* [To do]:
Only the lines from the start of the data to the line containing "Few examples of", both included, should be output, exactly and without pictures.

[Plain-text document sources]
┌──
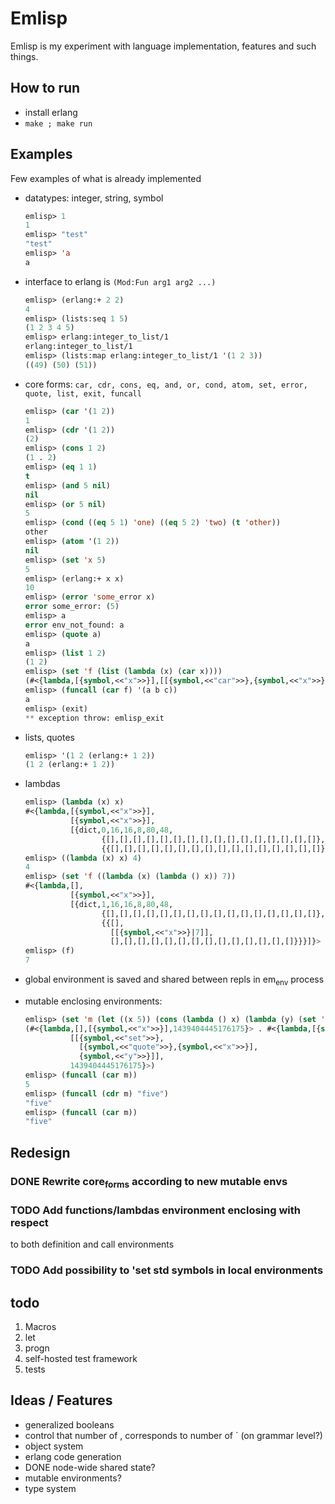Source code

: * Emlisp
  Emlisp is my experiment with language implementation,
  features and such things.
  
** How to run
   - install erlang
   - =make ; make run=
  
** Examples
   Few examples of what is already implemented

   - datatypes: integer, string, symbol
     #+BEGIN_SRC lisp
       emlisp> 1
       1
       emlisp> "test"
       "test"
       emlisp> 'a
       a
     #+END_SRC
   - interface to erlang is =(Mod:Fun arg1 arg2 ...)=
     #+BEGIN_SRC lisp
       emlisp> (erlang:+ 2 2)
       4
       emlisp> (lists:seq 1 5)
       (1 2 3 4 5)
       emlisp> erlang:integer_to_list/1
       erlang:integer_to_list/1
       emlisp> (lists:map erlang:integer_to_list/1 '(1 2 3))
       ((49) (50) (51))

     #+END_SRC
   - core forms: =car, cdr, cons, eq, and, or, cond, atom, set, error, quote, list, exit, funcall=
     #+BEGIN_SRC lisp
       emlisp> (car '(1 2))
       1
       emlisp> (cdr '(1 2))
       (2)
       emlisp> (cons 1 2)
       (1 . 2)
       emlisp> (eq 1 1)
       t
       emlisp> (and 5 nil)
       nil
       emlisp> (or 5 nil)
       5
       emlisp> (cond ((eq 5 1) 'one) ((eq 5 2) 'two) (t 'other))
       other
       emlisp> (atom '(1 2))
       nil
       emlisp> (set 'x 5)
       5
       emlisp> (erlang:+ x x)
       10
       emlisp> (error 'some_error x)
       error some_error: (5)
       emlisp> a
       error env_not_found: a
       emlisp> (quote a)
       a
       emlisp> (list 1 2)
       (1 2)
       emlisp> (set 'f (list (lambda (x) (car x))))
       (#<{lambda,[{symbol,<<"x">>}],[[{symbol,<<"car">>},{symbol,<<"x">>}]],global}>)
       emlisp> (funcall (car f) '(a b c))
       a
       emlisp> (exit)
       ,** exception throw: emlisp_exit
     #+END_SRC
   - lists, quotes
     #+BEGIN_SRC lisp
       emlisp> '(1 2 (erlang:+ 1 2))
       (1 2 (erlang:+ 1 2))
     #+END_SRC
   - lambdas
     #+BEGIN_SRC lisp
       emlisp> (lambda (x) x)
       #<{lambda,[{symbol,<<"x">>}],
                 [{symbol,<<"x">>}],
                 [{dict,0,16,16,8,80,48,
                        {[],[],[],[],[],[],[],[],[],[],[],[],[],[],[],[]},
                        {{[],[],[],[],[],[],[],[],[],[],[],[],[],[],[],[]}}}]}>
       emlisp> ((lambda (x) x) 4)
       4
       emlisp> (set 'f ((lambda (x) (lambda () x)) 7))
       #<{lambda,[],
                 [{symbol,<<"x">>}],
                 [{dict,1,16,16,8,80,48,
                        {[],[],[],[],[],[],[],[],[],[],[],[],[],[],[],[]},
                        {{[],
                          [[{symbol,<<"x">>}|7]],
                          [],[],[],[],[],[],[],[],[],[],[],[],[],[]}}}]}>
       emlisp> (f)
       7
     #+END_SRC
   - global environment is saved and shared between repls in em_env process
   - mutable enclosing environments:
     #+BEGIN_SRC lisp
       emlisp> (set 'm (let ((x 5)) (cons (lambda () x) (lambda (y) (set 'x y)))))
       (#<{lambda,[],[{symbol,<<"x">>}],1439404445176175}> . #<{lambda,[{symbol,<<"y">>}],
                 [[{symbol,<<"set">>},
                   [{symbol,<<"quote">>},{symbol,<<"x">>}],
                   {symbol,<<"y">>}]],
                 1439404445176175}>)
       emlisp> (funcall (car m))
       5
       emlisp> (funcall (cdr m) "five")
       "five"
       emlisp> (funcall (car m))
       "five"

     #+END_SRC
     
** Redesign
*** DONE Rewrite core_forms according to new mutable envs
*** TODO Add functions/lambdas environment enclosing with respect
    to both definition and call environments
*** TODO Add possibility to 'set std symbols in local environments
    
** todo

   1. Macros
   2. let
   3. progn
   4. self-hosted test framework
   5. tests

** Ideas / Features
   - generalized booleans
   - control that number of , corresponds to number of ` (on grammar level?)
   - object system
   - erlang code generation
   - DONE node-wide shared state?
   - mutable environments?
   - type system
└──
* [Solution for this problem]:
Source code

: * Emlisp
  Emlisp is my experiment with language implementation,
  features and such things.
  
** How to run
   - install erlang
   - =make ; make run=
  
** Examples
   Few examples of what is already implemented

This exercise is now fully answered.